PASURUAN, teropongborneo.my.id – Aparatur Sipil Negara (ASN) yang berdinas di Kecamatan Beji, Kabupaten Pasuruan, Jawa Timur (Jatim), YI dinyatakan terbukti bersalah karena menelantarkan istri dan kedua anaknya.
Dalam sidang yang digelar di Pengadilan Negeri (PN) Bangil, majelis hakim menjatuhkan hukuman penjara 2 tahun kepada YI yang menjadi terdakwa dalam kasus ini.
Putusan ini dibacakan majelis hakim yang diketuai Enan Sugiarto didampingi dua anggota, Nurindah Pramulia dan Indra Cahyadi.
Majelis hakim juga memerintahkan terdakwa untuk ditahan setelah putusan ini ditetapkan. Yang memberatkan adalah status terdakwa sebagai ASN.
Sebagai seorang ASN, seharusnya bisa menjadi teladan baik bagi masyarakat. Baik melalui sikap, perilaku, ucapan dan tindakan.

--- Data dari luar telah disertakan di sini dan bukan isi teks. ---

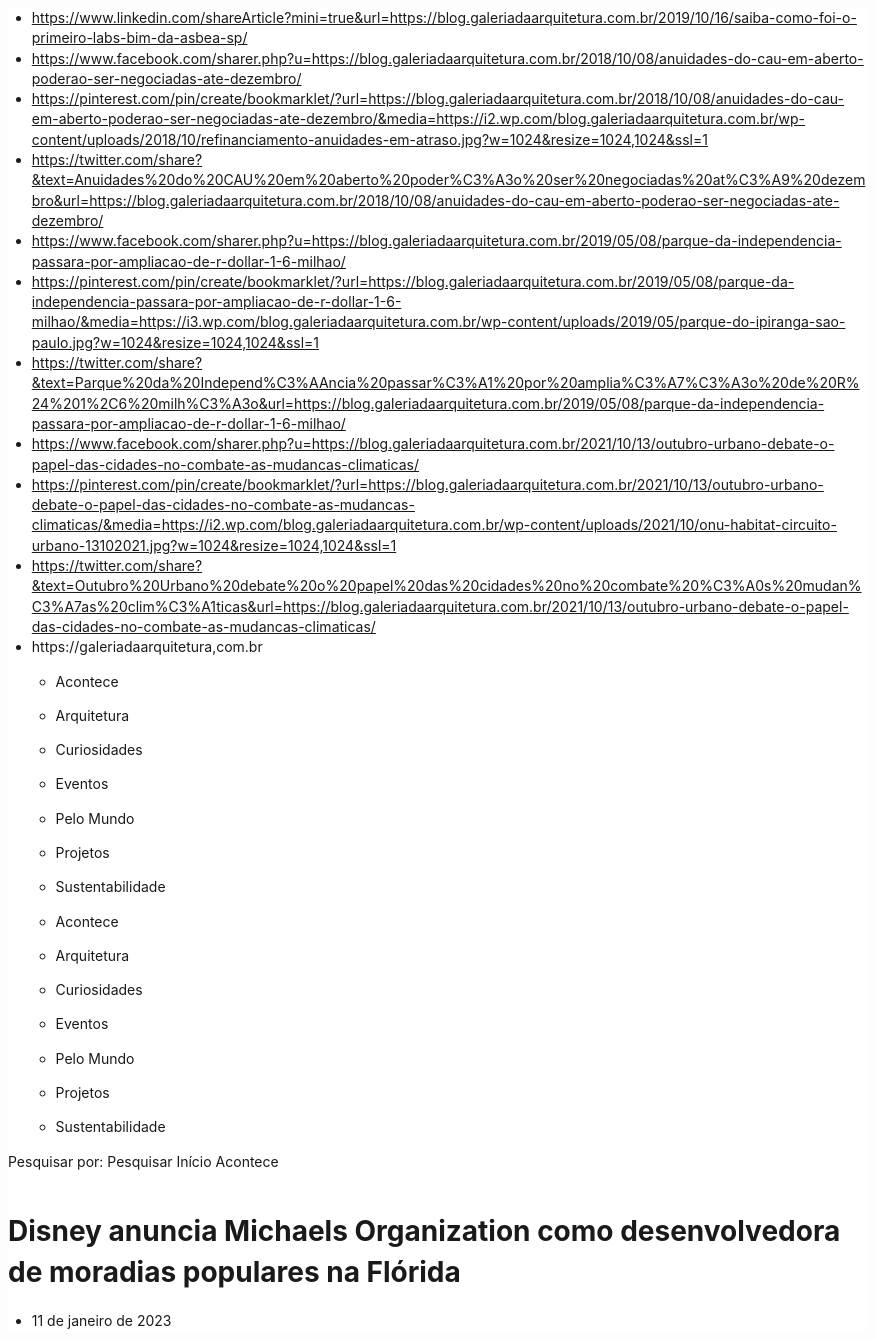 - https://www.linkedin.com/shareArticle?mini=true&url=https://blog.galeriadaarquitetura.com.br/2019/10/16/saiba-como-foi-o-primeiro-labs-bim-da-asbea-sp/
- https://www.facebook.com/sharer.php?u=https://blog.galeriadaarquitetura.com.br/2018/10/08/anuidades-do-cau-em-aberto-poderao-ser-negociadas-ate-dezembro/
- https://pinterest.com/pin/create/bookmarklet/?url=https://blog.galeriadaarquitetura.com.br/2018/10/08/anuidades-do-cau-em-aberto-poderao-ser-negociadas-ate-dezembro/&media=https://i2.wp.com/blog.galeriadaarquitetura.com.br/wp-content/uploads/2018/10/refinanciamento-anuidades-em-atraso.jpg?w=1024&resize=1024,1024&ssl=1
- https://twitter.com/share?&text=Anuidades%20do%20CAU%20em%20aberto%20poder%C3%A3o%20ser%20negociadas%20at%C3%A9%20dezembro&url=https://blog.galeriadaarquitetura.com.br/2018/10/08/anuidades-do-cau-em-aberto-poderao-ser-negociadas-ate-dezembro/
- https://www.facebook.com/sharer.php?u=https://blog.galeriadaarquitetura.com.br/2019/05/08/parque-da-independencia-passara-por-ampliacao-de-r-dollar-1-6-milhao/
- https://pinterest.com/pin/create/bookmarklet/?url=https://blog.galeriadaarquitetura.com.br/2019/05/08/parque-da-independencia-passara-por-ampliacao-de-r-dollar-1-6-milhao/&media=https://i3.wp.com/blog.galeriadaarquitetura.com.br/wp-content/uploads/2019/05/parque-do-ipiranga-sao-paulo.jpg?w=1024&resize=1024,1024&ssl=1
- https://twitter.com/share?&text=Parque%20da%20Independ%C3%AAncia%20passar%C3%A1%20por%20amplia%C3%A7%C3%A3o%20de%20R%24%201%2C6%20milh%C3%A3o&url=https://blog.galeriadaarquitetura.com.br/2019/05/08/parque-da-independencia-passara-por-ampliacao-de-r-dollar-1-6-milhao/
- https://www.facebook.com/sharer.php?u=https://blog.galeriadaarquitetura.com.br/2021/10/13/outubro-urbano-debate-o-papel-das-cidades-no-combate-as-mudancas-climaticas/
- https://pinterest.com/pin/create/bookmarklet/?url=https://blog.galeriadaarquitetura.com.br/2021/10/13/outubro-urbano-debate-o-papel-das-cidades-no-combate-as-mudancas-climaticas/&media=https://i2.wp.com/blog.galeriadaarquitetura.com.br/wp-content/uploads/2021/10/onu-habitat-circuito-urbano-13102021.jpg?w=1024&resize=1024,1024&ssl=1
- https://twitter.com/share?&text=Outubro%20Urbano%20debate%20o%20papel%20das%20cidades%20no%20combate%20%C3%A0s%20mudan%C3%A7as%20clim%C3%A1ticas&url=https://blog.galeriadaarquitetura.com.br/2021/10/13/outubro-urbano-debate-o-papel-das-cidades-no-combate-as-mudancas-climaticas/
- https://galeriadaarquitetura,com.br
  * Acontece
  * Arquitetura
  * Curiosidades
  * Eventos
  * Pelo Mundo
  * Projetos
  * Sustentabilidade


  * Acontece
  * Arquitetura
  * Curiosidades
  * Eventos
  * Pelo Mundo
  * Projetos
  * Sustentabilidade


Pesquisar por:
Pesquisar
Início Acontece
# Disney anuncia Michaels Organization como desenvolvedora de moradias populares na Flórida
  * 11 de janeiro de 2023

Sikap sopan dan penyesalan akan perbuatannya serta janjinya untuk tidak mengulangi kesalahan, yang meringankan hukuman terdakwa.
Sebelumnya, Jaksa Penuntut Umum (JPU) menuntut agar terdakwa diberi hukuman 2 tahun 10 bulan penjara, karena menelantarkan keluarganya.
Yusuf Akbar, Kasi Pidsus Kejari Kabupaten Pasuruan mengaku akan pikir-pikir atas putusan yang dijatuhkan oleh majelis hakim.
“Kami mengapresiasi putusan majelis hakim yang mempertimbangkan pertimbangan yuridis yang kami sampaikan,” ujarnya, Sabtu (6/7/2024).
Sekadar informasi, YI juga pernah tersandung masalah sebelumnya. Ia terlibat dalam kasus perzinahan ketika menjabat sebagai Kasi Trantib Kecamatan Beji.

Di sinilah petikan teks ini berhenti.